TASK DATA Start Marker

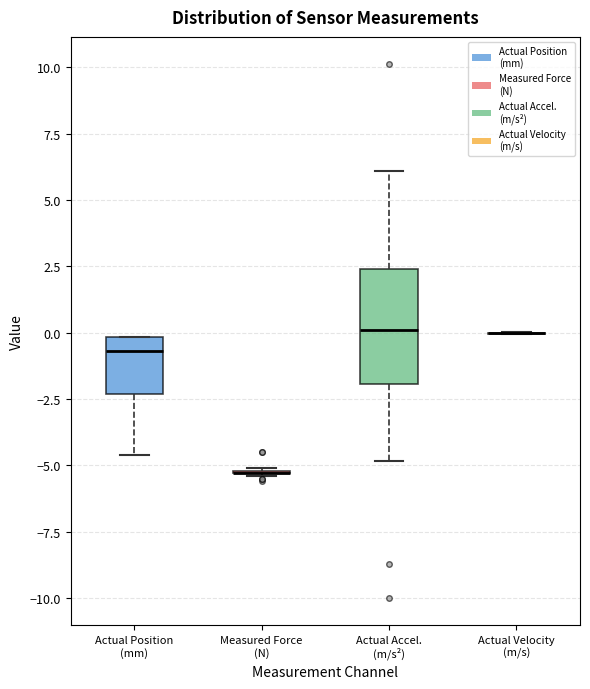

Reading left to right, read every box against the y-axis: the position of its median line, the range the box covers, and the ends of its whiskers. The values are not printed on the chart, so give them approximately, as read against the axis.

Actual Position (mm): median -0.5, box -2.5 to 0.0, whiskers -4.5 to 0.0
Measured Force (N): box collapsed to a line at -5.5, whiskers -5.5 to -5.0
Actual Accel. (m/s²): median 0.0, box -2.0 to 2.5, whiskers -5.0 to 6.0
Actual Velocity (m/s): box collapsed to a line at 0.0, whiskers 0.0 to 0.0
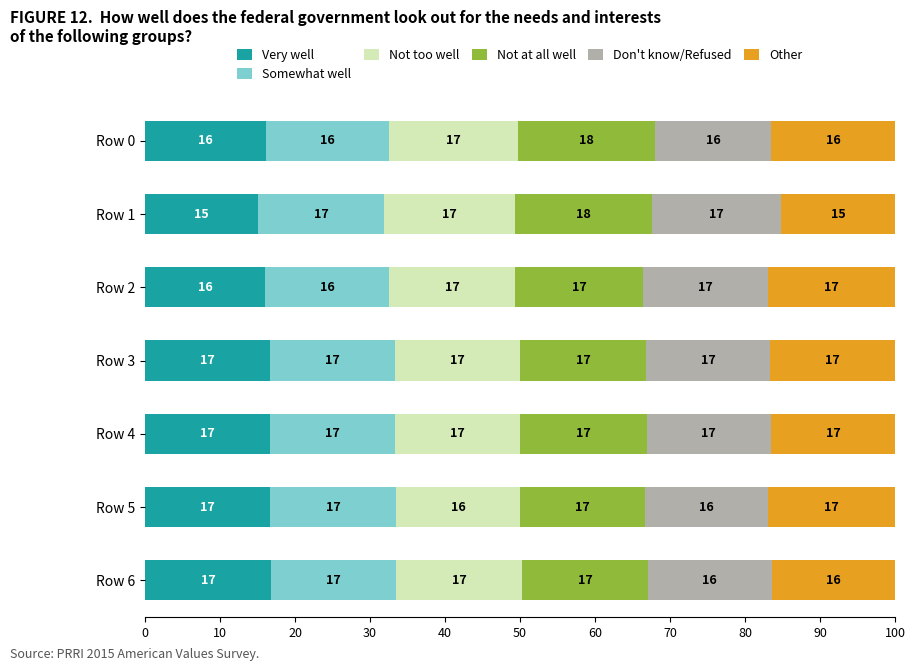

What is the lowest value of the Very well series?

15.1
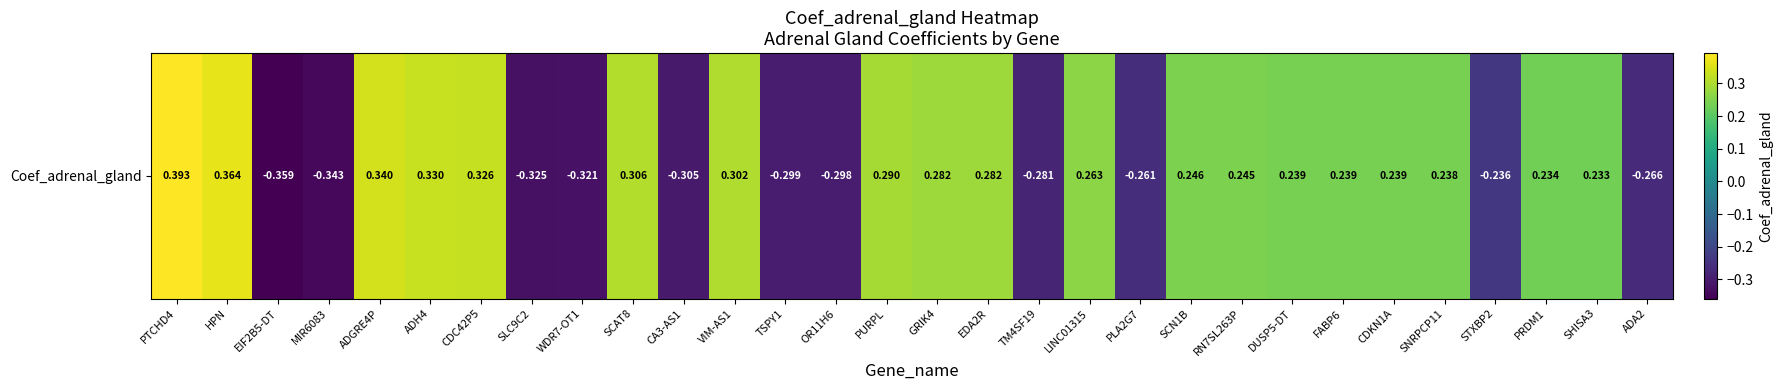

List the labels in order of value, largest first.

PTCHD4, HPN, ADGRE4P, ADH4, CDC42P5, SCAT8, VIM-AS1, PURPL, GRIK4, EDA2R, LINC01315, SCN1B, RN7SL263P, DUSP5-DT, FABP6, CDKN1A, SNRPCP11, PRDM1, SHISA3, STXBP2, PLA2G7, ADA2, TM4SF19, OR11H6, TSPY1, CA3-AS1, WDR7-OT1, SLC9C2, MIR6083, EIF2B5-DT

TASK DATA End Marker

WHAT THE TASK REQUIRES
Extract the text of every row above and reproduce it word for word, leaving out the pictures.

TASK SOLUTION
Reading left to right, read every box against the y-axis: the position of its median line, the range the box covers, and the ends of its whiskers. The values are not printed on the chart, so give them approximately, as read against the axis.

Actual Position (mm): median -0.5, box -2.5 to 0.0, whiskers -4.5 to 0.0
Measured Force (N): box collapsed to a line at -5.5, whiskers -5.5 to -5.0
Actual Accel. (m/s²): median 0.0, box -2.0 to 2.5, whiskers -5.0 to 6.0
Actual Velocity (m/s): box collapsed to a line at 0.0, whiskers 0.0 to 0.0

What is the lowest value of the Very well series?

15.1

List the labels in order of value, largest first.

PTCHD4, HPN, ADGRE4P, ADH4, CDC42P5, SCAT8, VIM-AS1, PURPL, GRIK4, EDA2R, LINC01315, SCN1B, RN7SL263P, DUSP5-DT, FABP6, CDKN1A, SNRPCP11, PRDM1, SHISA3, STXBP2, PLA2G7, ADA2, TM4SF19, OR11H6, TSPY1, CA3-AS1, WDR7-OT1, SLC9C2, MIR6083, EIF2B5-DT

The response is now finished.